When not being compared to Lincoln,
Obama is often compared to FDR:
President-elect Barack Obama added sweep and meat to his economic agenda on Saturday, pledging the largest new investment in roads and bridges since President Dwight D. Eisenhower built the Interstate system in the late 1950s, and tying his key initiatives – education, energy, health care –back to jobs in a package that has the makings of a smaller and modern version of FDR's New Deal marriage of job creation with infrastructure upgrades. [emphasis added]
That being the case, one would think that he would see how the Israeli settlements have a 'New Deal' effect and leave matters be--because
among those who are most eager to build those settlements are Palestinian Arabs:
The last thing that Abu Mohammed al-Najjar wants is for Israel to succumb to US and European pressure and halt construction in the West Bank settlements.
As far as the 58-year-old laborer is concerned, freezing the construction would be a disaster not only for him and his family, but for thousands of other Palestinians working in various settlements in the West Bank.
Of course, this does not mean that they support Israel's policy of construction in the settlements. But for them, it's simply a matter of being able to support their families.
And this is no small part of the Palestinian economy either:
The phenomenon of Palestinians building new homes for Jewish settlers is not new. In fact, Palestinian laborers have been working in the construction business from the first day the settlements began in the West Bank.
Today, Palestinian Authority officials estimate, more than 12,000 Palestinians are employed by both Jewish and Arab contractors building new homes in the settlements.
The most interesting part of the story is that the Palestinian leaders understand the situation better than Obama. While we read stories about Palestinians accused as collaborators with Israel being tortured or killed,
Palestinian Arab who work on building Israeli settlements are allowed to do so:
He and most of the laborers interviewed by the Post over the past week said they had never come under pressure from fellow Palestinians to stay away from work in the settlements.
"If they want us to leave our work, they should offer us an alternative," Abu Sharikheh said. "We don't come to work in the settlements for ideological reasons or because we support the settlement movement. We come here because our Palestinian and Arab governments haven't done anything to provide us with better jobs."

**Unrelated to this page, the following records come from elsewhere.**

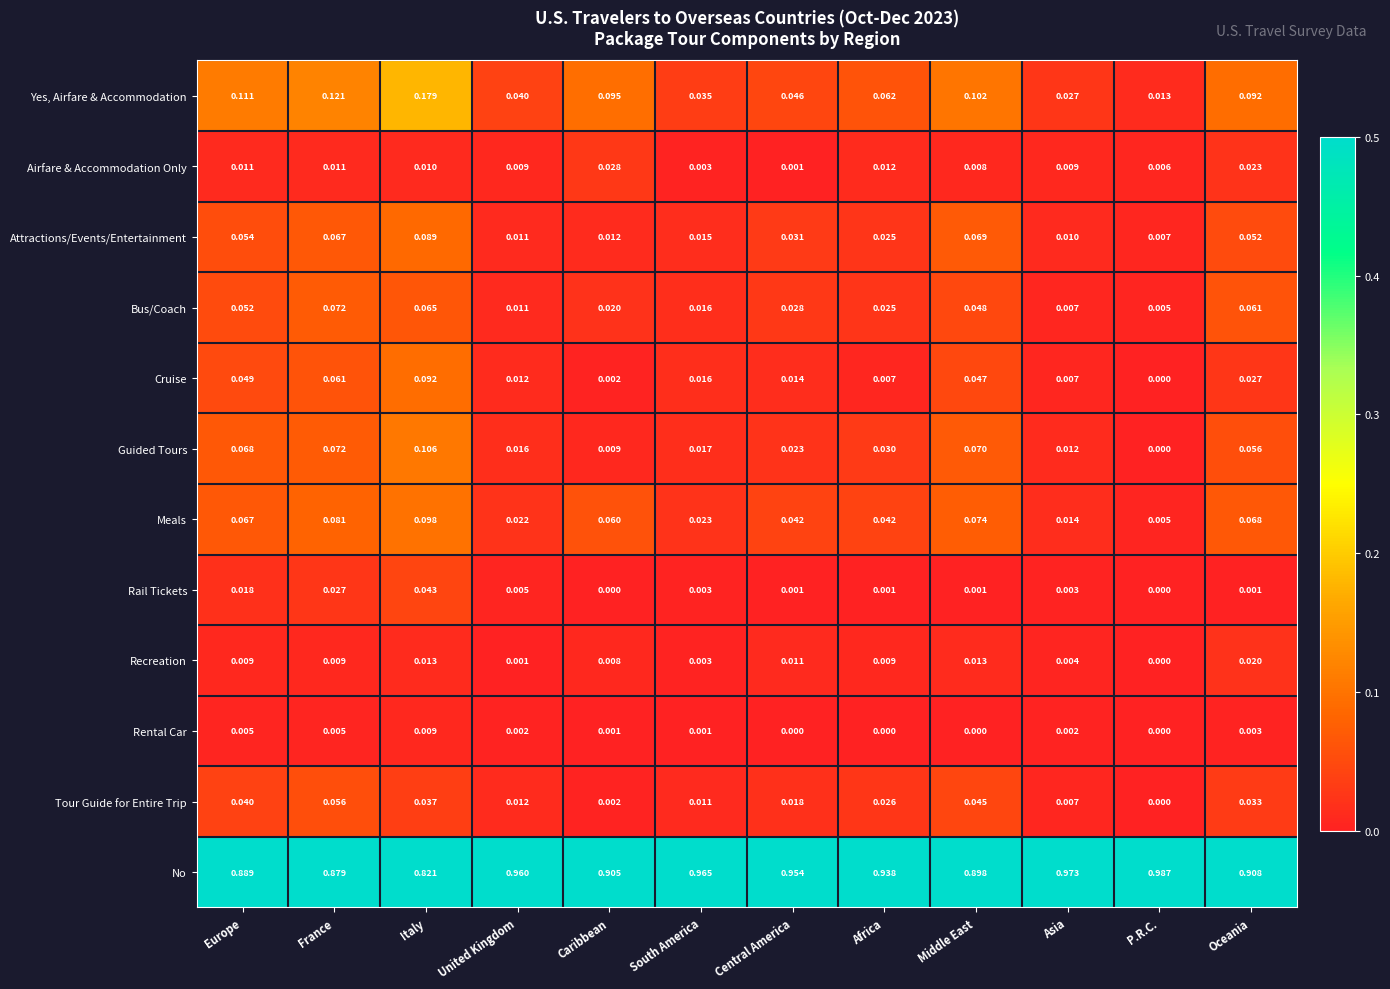

Which category has the lowest value in the No series?

Italy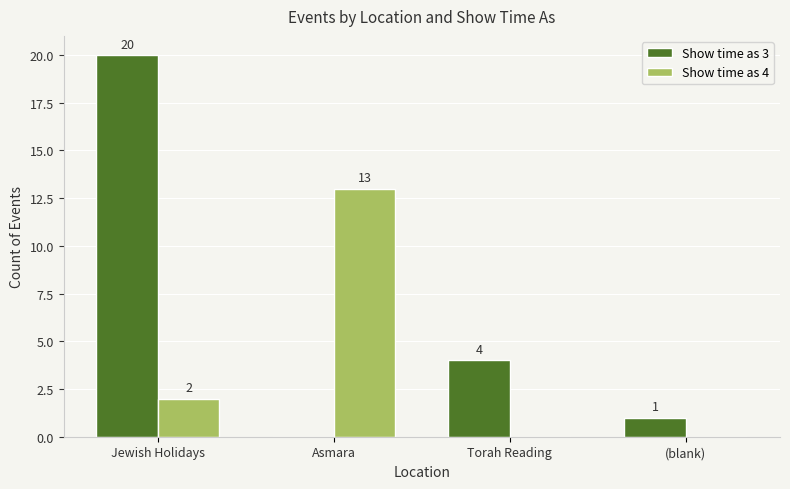

Reading left to right, what are all the values shown in this chart?

Show time as 3: 20	0	4	1
Show time as 4: 2	13	0	0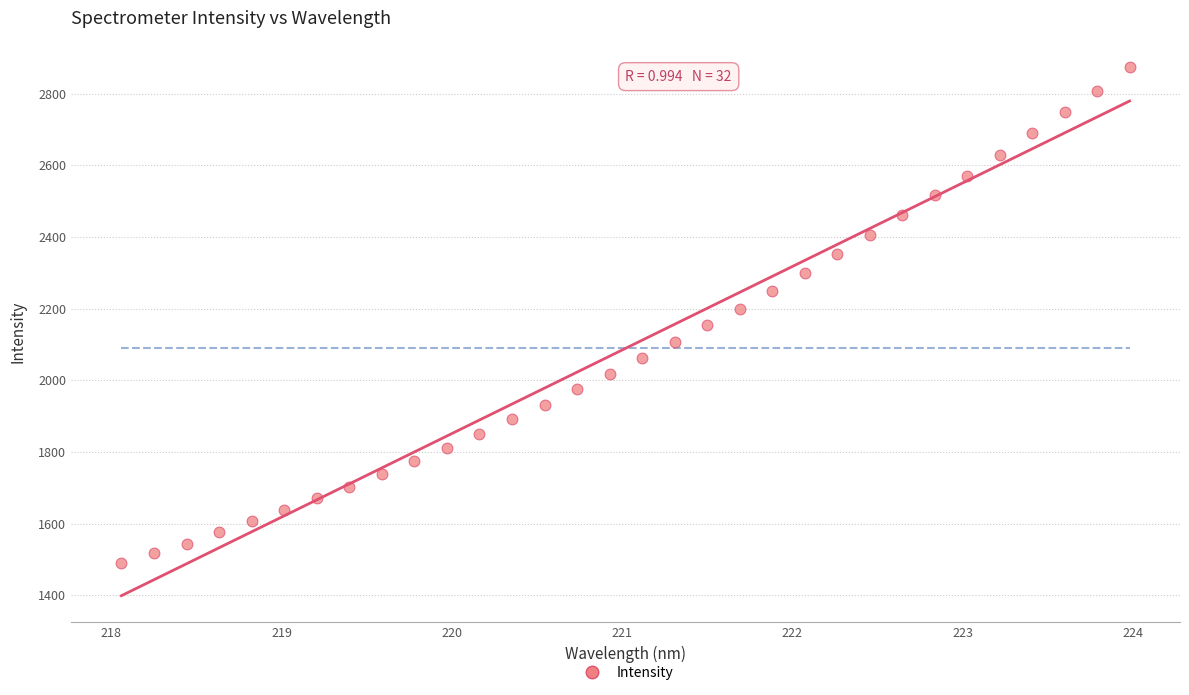

What is the range of Y values (max minus min)?

1384.7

Back in Ma'aleh Adumim, most of the Palestinian laborers said they had no problem revealing their identities.
"We're not doing anything wrong," explained Ibrahim Abu Tair, a 42-year-old father of eight from the village of Um Tuba, southwest of Jerusalem. "We're not collaborators and we're not terrorists. We just want to work."
He said that during the first intifada, which began at the end of 1987, some Palestinian groups tried to stop Palestinians from heading to work in the settlements.
"In the beginning there were threats and physical assaults on some workers," he noted. "But the leaders of the intifada later realized that depriving the laborers of their livelihood would have a boomerang effect on the Palestinians. That's why they allowed the workers to go to the settlements."
Even today the PA does not object to Palestinians working in settlements, although its representatives say they would like to see the Palestinians work elsewhere.
"We can't tell the workers to stay at home without providing them with solutions," admitted a Palestinian official in Ramallah. "We're talking about thousands of families in the West Bank that rely on this work as their sole source of income."
Economics is a great equalizer, and an indication that Netanyahu's statements about the priority of economic rehabilitation over creating a second Palestinian state makes sense--especially considering that some of those Palestinian workers are members of Hamas:
He [Jawdat Uwaisat] added that even Palestinians known as supporters of Hamas and Islamic Jihad are employed as construction workers in settlements.
"I know some people from Hamas who work as construction laborers in Ariel," he said. "When people want to feed their children, they don't think twice."
While most of the laborers told the Post that they were opposed to the settlements, they nevertheless stressed that they would continue to show up for work every day.
Of course, the fact that the job pays well helps:
He said that he and his colleagues working for Israelis earn almost three times what they would receive doing the same work for Palestinian construction companies.
"The Palestinian employers pay us NIS 100 to NIS 150 a day," Uwaisat said. "The Israeli companies, by contrast, pay NIS 350 to NIS 450 a day. That's why many of us prefer to work for Israeli companies, even if the construction is in the settlements."
Pursuing Obama's demand for freezing the settlements will only do to the Palestinian economy what is already being done to the economy in the US.